» Texte présenté
● ● ●
Lac aux hippopotames de Tengréla dans la commune de Banfora : le jardinage comme alternative au déclin touristique.
Le célèbre et attrayant site touristique, le lac aux hippopotames de Tengréla n’a plus son rayonnement d’antan. Comme à l’image de plusieurs sites touristiques du pays, le site touristique de Tengréla semble à l’abandon et risque d’être l’ombre de lui-même. Absence totale de touristes étrangers depuis quelques années, manque d’affluence de touristes nationaux pour valoriser le site, la situation est presque intenable pour les promoteurs et autres acteurs du tourisme. L’alternative pour la plupart d’entre eux afin de joindre les deux bouts est devenu le jardinage. Constat peu reluisant ce 7 janvier 2024 sur un site jadis bien fréquenté.
D’entrée de jeu, faisons la remarque que le manque de fréquentation du lac de Tengréla n’enlève en rien à la tranquillité sur le site. Bien au contraire, on peut y passer des heures sans voir le temps s’écouler, rien qu’en observant l’étendue d’eau calme, les hippopotames se faisant très discrets. Seuls les chants des oiseaux, des corbeaux pour la plupart, viennent rompre le calme olympien qui y règne. Des motos-pompes également se mêlent avec leur vacarme mais pas après une certaine heure.
Une vue des installations qui depuis le lac arrosent les parcelles
Un peu plus de 10h ce 7 janvier 2024, nous sommes à la barrière de contrôle du site où, jadis, il fallait payer un ticket pour accéder au site. Cette barrière était tenue par des jeunes qui collectent les recettes pour l’ONTB, le village et la commune de Banfora. Nous sommes devant une barrière vide où la porte et la fenêtre sont ouvertes, des gilets de sauvetage accrochés au mur ainsi que des nattes rangées à l’intérieur. Nous franchissons la barrière et parcourrons les quelques 300 mètres qui nous séparent du site. Des pêcheurs s’activent sur des pirogues pendant que les motos-pompes ronronnent de façon incessante. Ces motos-pompes sont alignées et visibles tout au long de la rive du site, une pratique récente pour la maraicher-culture.
● ● ●
Données enregistrées
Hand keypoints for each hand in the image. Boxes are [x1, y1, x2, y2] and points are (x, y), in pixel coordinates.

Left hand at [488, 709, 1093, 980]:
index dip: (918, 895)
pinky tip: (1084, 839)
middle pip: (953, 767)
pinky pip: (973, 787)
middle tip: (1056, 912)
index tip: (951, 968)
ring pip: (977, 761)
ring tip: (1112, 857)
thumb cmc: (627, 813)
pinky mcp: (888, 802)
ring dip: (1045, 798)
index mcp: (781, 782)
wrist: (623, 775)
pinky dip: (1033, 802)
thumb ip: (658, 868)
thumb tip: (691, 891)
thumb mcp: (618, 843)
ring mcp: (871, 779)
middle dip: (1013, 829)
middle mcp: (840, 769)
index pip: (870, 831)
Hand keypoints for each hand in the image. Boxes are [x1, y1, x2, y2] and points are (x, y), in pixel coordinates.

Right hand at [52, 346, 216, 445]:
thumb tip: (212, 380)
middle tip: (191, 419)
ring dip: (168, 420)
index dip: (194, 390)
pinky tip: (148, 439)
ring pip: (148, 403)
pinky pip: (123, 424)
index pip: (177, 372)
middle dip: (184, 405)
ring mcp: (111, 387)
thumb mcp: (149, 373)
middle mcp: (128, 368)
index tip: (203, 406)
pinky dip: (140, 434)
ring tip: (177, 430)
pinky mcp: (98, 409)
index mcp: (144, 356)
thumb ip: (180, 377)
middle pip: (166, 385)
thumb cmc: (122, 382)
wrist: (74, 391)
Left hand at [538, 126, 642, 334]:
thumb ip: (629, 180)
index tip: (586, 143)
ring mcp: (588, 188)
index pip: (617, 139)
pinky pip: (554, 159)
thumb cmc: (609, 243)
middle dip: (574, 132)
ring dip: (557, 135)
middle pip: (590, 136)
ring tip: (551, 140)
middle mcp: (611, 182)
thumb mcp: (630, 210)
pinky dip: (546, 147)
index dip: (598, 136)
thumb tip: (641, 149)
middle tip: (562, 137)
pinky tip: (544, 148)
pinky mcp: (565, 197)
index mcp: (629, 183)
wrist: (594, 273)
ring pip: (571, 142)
● ● ●
» Consigne de travail
Répondez brièvement à ces questions sur le texte consacré au lac de Tengréla.
(a) À quelle date la visite du site a-t-elle eu lieu ?
(b) Quels oiseaux, pour la plupart, rompent le calme du lac ?
(c) Quelle distance sépare la barrière de contrôle du site ?

» Solution proposée
(a) Le 7 janvier 2024.
(b) Des corbeaux.
(c) Environ 300 mètres.